Poets Kevin Young and Michael Glaser co-edited the 800 page The Collected Poems of Lucille Clifton 1965–2010. They talked to PW about knowing the poet and the labor of love that the book represents.

How did you each know Clifton, and how did you get involved with this project
?

Kevin Young: Clifton picked my first book, Most Way Home (1995), for the National Poetry Series. She changed my life. I then got to know her years later, partly by helping get her literary archive to Emory University, where I work. I feel like that and the Collected were part of this giant circle that Lucille would appreciate.

Michael Glaser: Lucille and I were colleagues at St. Mary’s College of Maryland for over 15 years. She was a close and treasured friend of my entire family.

It’s shocking to see how much she actually wrote—Clifton’s individual volumes over the years and the poems themselves are so small. Were there lots of discoveries in the archives?

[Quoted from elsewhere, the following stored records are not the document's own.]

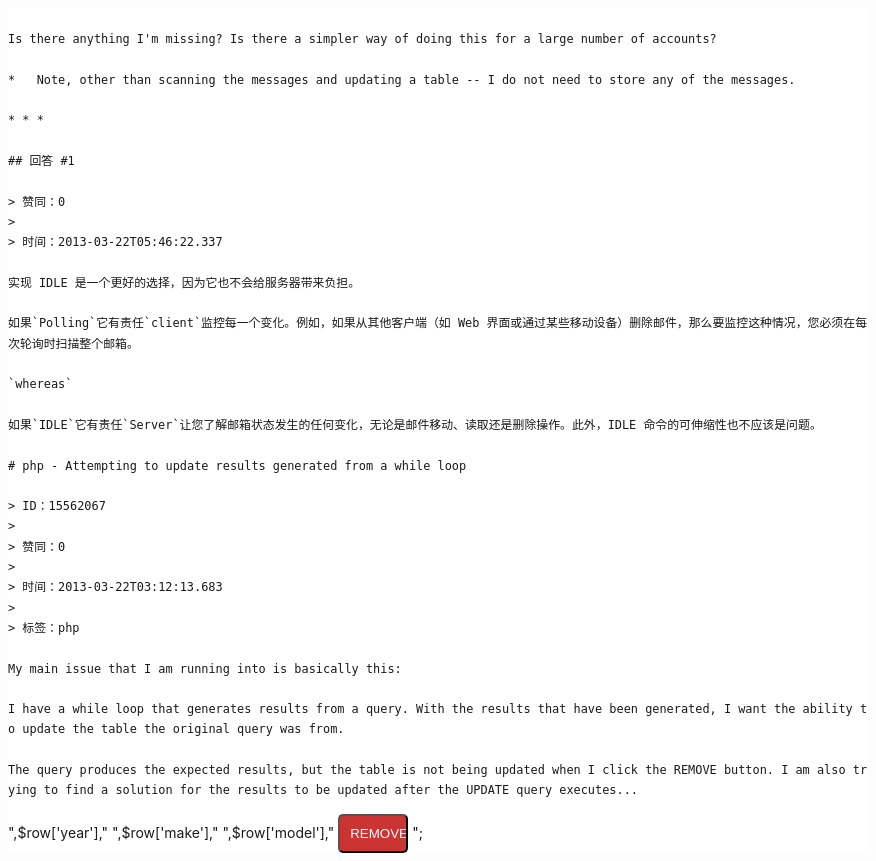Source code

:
 ```

Is there anything I'm missing? Is there a simpler way of doing this for a large number of accounts?

*   Note, other than scanning the messages and updating a table -- I do not need to store any of the messages.

* * *

## 回答 #1

> 赞同：0
> 
> 时间：2013-03-22T05:46:22.337

实现 IDLE 是一个更好的选择，因为它也不会给服务器带来负担。

如果`Polling`它有责任`client`监控每一个变化。例如，如果从其他客户端（如 Web 界面或通过某些移动设备）删除邮件，那么要监控这种情况，您必须在每次轮询时扫描整个邮箱。

`whereas`

如果`IDLE`它有责任`Server`让您了解邮箱状态发生的任何变化，无论是邮件移动、读取还是删除操作。此外，IDLE 命令的可伸缩性也不应该是问题。

# php - Attempting to update results generated from a while loop

> ID：15562067
> 
> 赞同：0
> 
> 时间：2013-03-22T03:12:13.683
> 
> 标签：php

My main issue that I am running into is basically this:

I have a while loop that generates results from a query. With the results that have been generated, I want the ability to update the table the original query was from.

The query produces the expected results, but the table is not being updated when I click the REMOVE button. I am also trying to find a solution for the results to be updated after the UPDATE query executes...

```
<?php
    $sql = "SELECT * FROM vehicles WHERE sold='n' ORDER BY year DESC";

    $query = mysql_query($sql);

    while ($row = mysql_fetch_array($query)) { 

    echo 
    "       
        <tr>
            <td style='border-bottom-style:dotted;padding-top:10px;padding-bottom:10px;font-size:.9em'>",$row['year'],"</td>
            <td style='border-bottom-style:dotted;padding-top:10px;padding-bottom:10px;font-size:.9em'>",$row['make'],"</td>
            <td style='border-bottom-style:dotted;padding-top:10px;padding-bottom:10px;font-size:.9em'>",$row['model'],"</td>
            <td style='border-bottom-style:dotted;padding-top:10px;padding-bottom:10px;font-size:.9em'><input type='submit' name='remove' value='REMOVE' style='background-color:#C33;color:white;padding:10px;border-radius:5px;width:70px'/></td>
        </tr>";

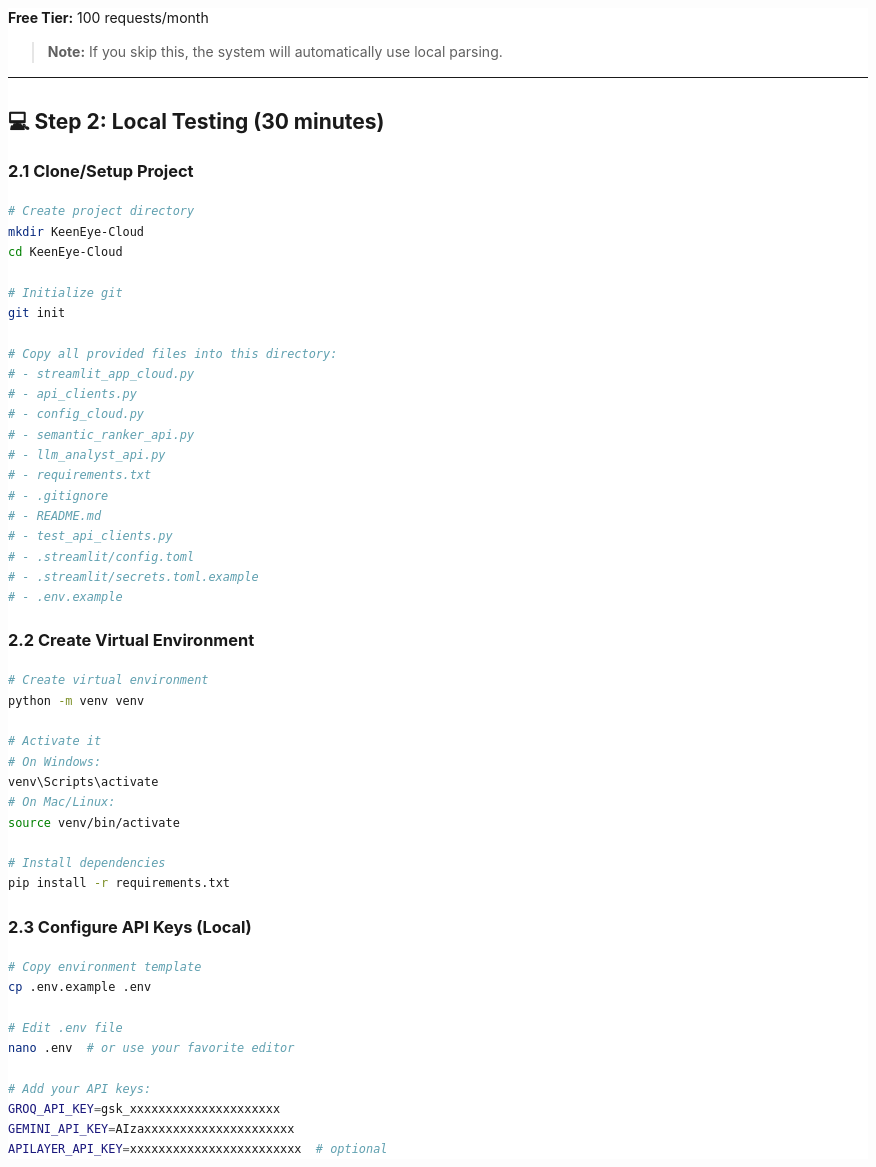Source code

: **Free Tier:** 100 requests/month

> **Note:** If you skip this, the system will automatically use local parsing.

---

## 💻 **Step 2: Local Testing (30 minutes)**

### **2.1 Clone/Setup Project**

```bash
# Create project directory
mkdir KeenEye-Cloud
cd KeenEye-Cloud

# Initialize git
git init

# Copy all provided files into this directory:
# - streamlit_app_cloud.py
# - api_clients.py
# - config_cloud.py
# - semantic_ranker_api.py
# - llm_analyst_api.py
# - requirements.txt
# - .gitignore
# - README.md
# - test_api_clients.py
# - .streamlit/config.toml
# - .streamlit/secrets.toml.example
# - .env.example
```

### **2.2 Create Virtual Environment**

```bash
# Create virtual environment
python -m venv venv

# Activate it
# On Windows:
venv\Scripts\activate
# On Mac/Linux:
source venv/bin/activate

# Install dependencies
pip install -r requirements.txt
```

### **2.3 Configure API Keys (Local)**

```bash
# Copy environment template
cp .env.example .env

# Edit .env file
nano .env  # or use your favorite editor

# Add your API keys:
GROQ_API_KEY=gsk_xxxxxxxxxxxxxxxxxxxxx
GEMINI_API_KEY=AIzaxxxxxxxxxxxxxxxxxxxxx
APILAYER_API_KEY=xxxxxxxxxxxxxxxxxxxxxxxx  # optional
```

MG: My guess is that there are numerous poems out and about in the world that Lucille gave to people who asked for copies after a reading that essentially got lost to Lucille. I think the publication of the Collected will probably help identify many of those “lost poems.”

KY: The archive yielded lots of discoveries and I expect there will be more—I especially would love to see some of her children’s works that are out of print gathered together. I also think her spirit writing, the large amounts of work she wrote down as dictated by “the Ones,” is remarkable.

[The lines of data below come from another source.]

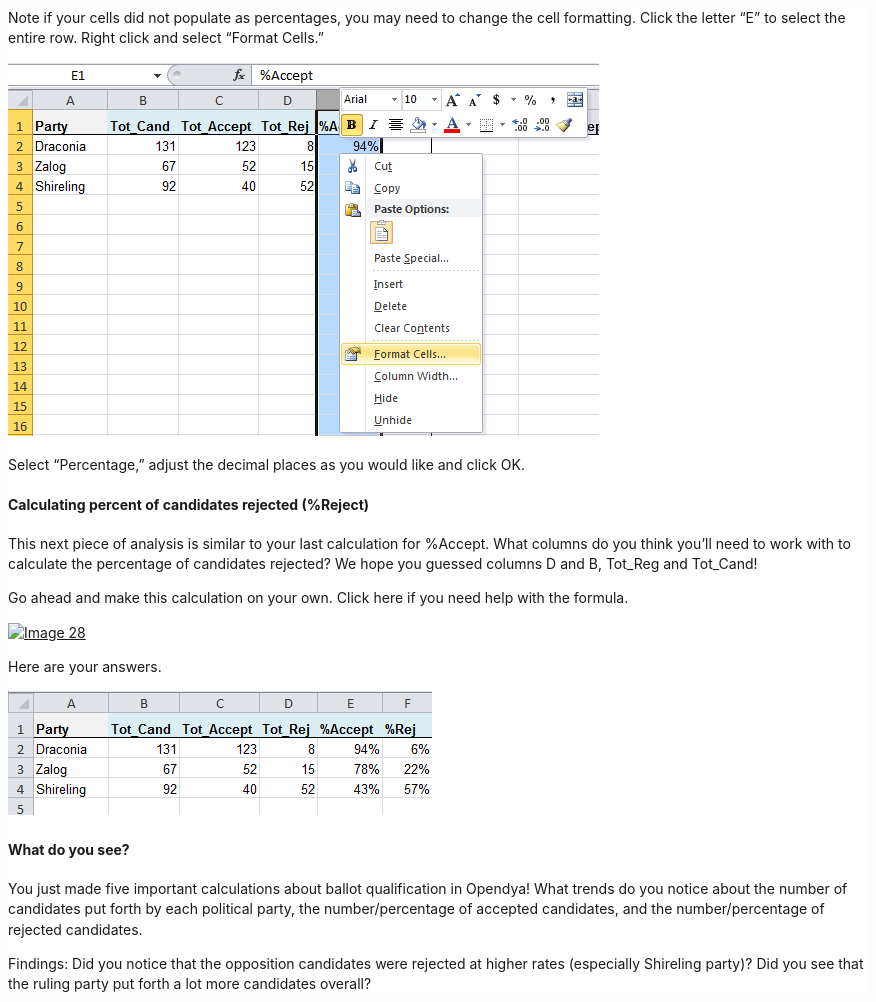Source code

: Note if your cells did not populate as percentages, you may need to change the cell formatting. Click the letter “E” to select the entire row. Right click and select “Format Cells.”

[![Image 27](/assets/images/academy/module_4/Module_4_Photo_27.png)](/assets/images/academy/module_4/Module_4_Photo_27.png)

Select “Percentage,” adjust the decimal places as you would like and click OK.

#### Calculating percent of candidates rejected (%Reject)

This next piece of analysis is similar to your last calculation for %Accept. What columns do you think you’ll need to work with to calculate the percentage of candidates rejected? We hope you guessed columns D and B, Tot_Reg and Tot_Cand!

Go ahead and make this calculation on your own. Click here if you need help with the formula.

[![Image 28](https://openelectiondata.net/images/academy/module_4/Module_4_Photo_28.png)](https://openelectiondata.net/images/academy/module_4/Module_4_Photo_28.png)

Here are your answers.

[![Image 29](/assets/images/academy/module_4/Module_4_Photo_29.png)](/assets/images/academy/module_4/Module_4_Photo_29.png)

#### What do you see?

You just made five important calculations about ballot qualification in Opendya! What trends do you notice about the number of candidates put forth by each political party, the number/percentage of accepted candidates, and the number/percentage of rejected candidates.

Findings: Did you notice that the opposition candidates were rejected at higher rates (especially Shireling party)? Did you see that the ruling party put forth a lot more candidates overall?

Can you talk a bit about Clifton’s literary legacy?

KY: Clifton’s influence is profound, not just in terms of style but topic—and music. After her, writers I think feel able to write about all subjects, even taboo ones, not just with intimacy and bravery, but also to make metaphor from them. Clifton was always finding metaphor and meaning—from being born with 12 fingers to the fox poet who visits her after illness—both from her life and from her language.

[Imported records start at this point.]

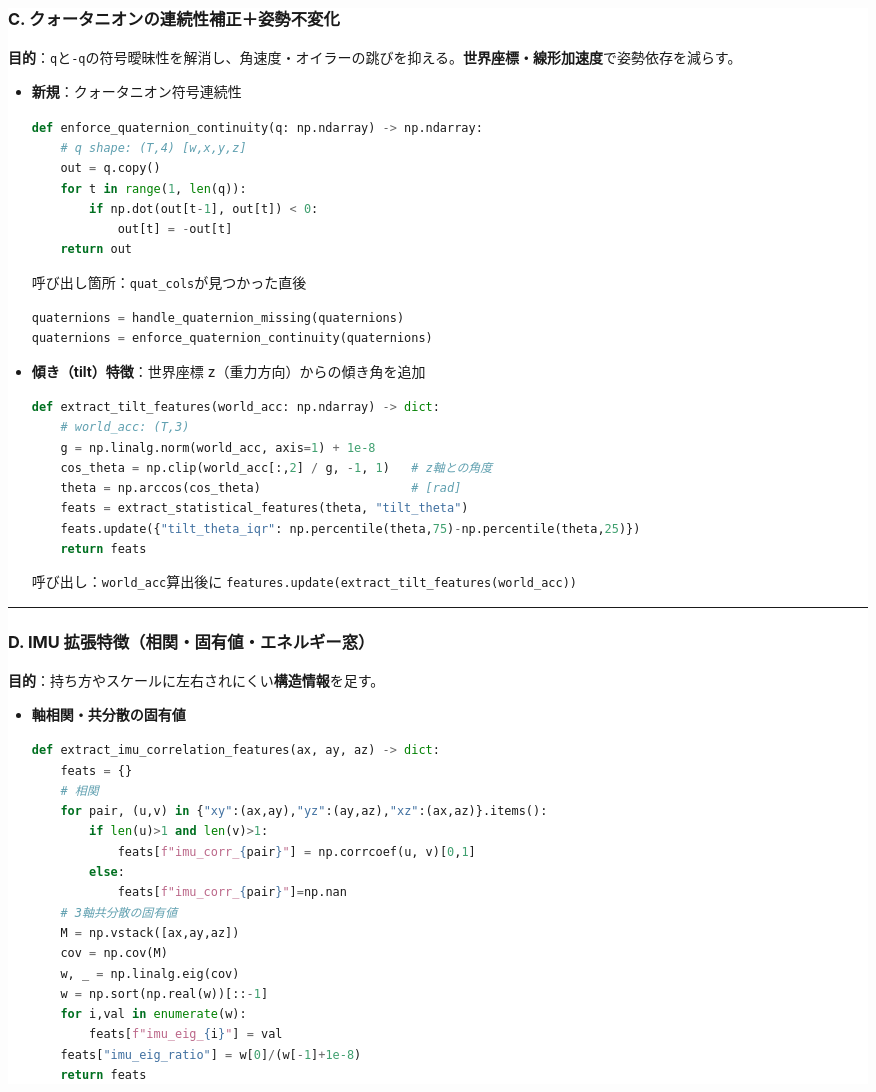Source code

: 
### C. クォータニオンの連続性補正＋姿勢不変化

**目的**：`q`と`-q`の符号曖昧性を解消し、角速度・オイラーの跳びを抑える。**世界座標・線形加速度**で姿勢依存を減らす。

- **新規**：クォータニオン符号連続性

  ```python
  def enforce_quaternion_continuity(q: np.ndarray) -> np.ndarray:
      # q shape: (T,4) [w,x,y,z]
      out = q.copy()
      for t in range(1, len(q)):
          if np.dot(out[t-1], out[t]) < 0:
              out[t] = -out[t]
      return out
  ```

  呼び出し箇所：`quat_cols`が見つかった直後

  ```python
  quaternions = handle_quaternion_missing(quaternions)
  quaternions = enforce_quaternion_continuity(quaternions)
  ```

- **傾き（tilt）特徴**：世界座標 z（重力方向）からの傾き角を追加

  ```python
  def extract_tilt_features(world_acc: np.ndarray) -> dict:
      # world_acc: (T,3)
      g = np.linalg.norm(world_acc, axis=1) + 1e-8
      cos_theta = np.clip(world_acc[:,2] / g, -1, 1)   # z軸との角度
      theta = np.arccos(cos_theta)                     # [rad]
      feats = extract_statistical_features(theta, "tilt_theta")
      feats.update({"tilt_theta_iqr": np.percentile(theta,75)-np.percentile(theta,25)})
      return feats
  ```

  呼び出し：`world_acc`算出後に `features.update(extract_tilt_features(world_acc))`

---

### D. IMU 拡張特徴（相関・固有値・エネルギー窓）

**目的**：持ち方やスケールに左右されにくい**構造情報**を足す。

- **軸相関・共分散の固有値**

  ```python
  def extract_imu_correlation_features(ax, ay, az) -> dict:
      feats = {}
      # 相関
      for pair, (u,v) in {"xy":(ax,ay),"yz":(ay,az),"xz":(ax,az)}.items():
          if len(u)>1 and len(v)>1:
              feats[f"imu_corr_{pair}"] = np.corrcoef(u, v)[0,1]
          else:
              feats[f"imu_corr_{pair}"]=np.nan
      # 3軸共分散の固有値
      M = np.vstack([ax,ay,az])
      cov = np.cov(M)
      w, _ = np.linalg.eig(cov)
      w = np.sort(np.real(w))[::-1]
      for i,val in enumerate(w):
          feats[f"imu_eig_{i}"] = val
      feats["imu_eig_ratio"] = w[0]/(w[-1]+1e-8)
      return feats
  ```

MG: I think this book will show that Lucille is one of the major and most courageous voices of the 20th century. She often felt that she let down various “groups” of which she was a part—that she wasn’t black enough for African-Americans, feminist enough for women, a survivor of abuse or cancer or you name it—enough for those groups. But she saw and explored the humanness of all of us—one who acknowledged boundaries but was always seeking ways to remove them, to cross borders, to articulate her belief that, indeed, “all of us are all of us.”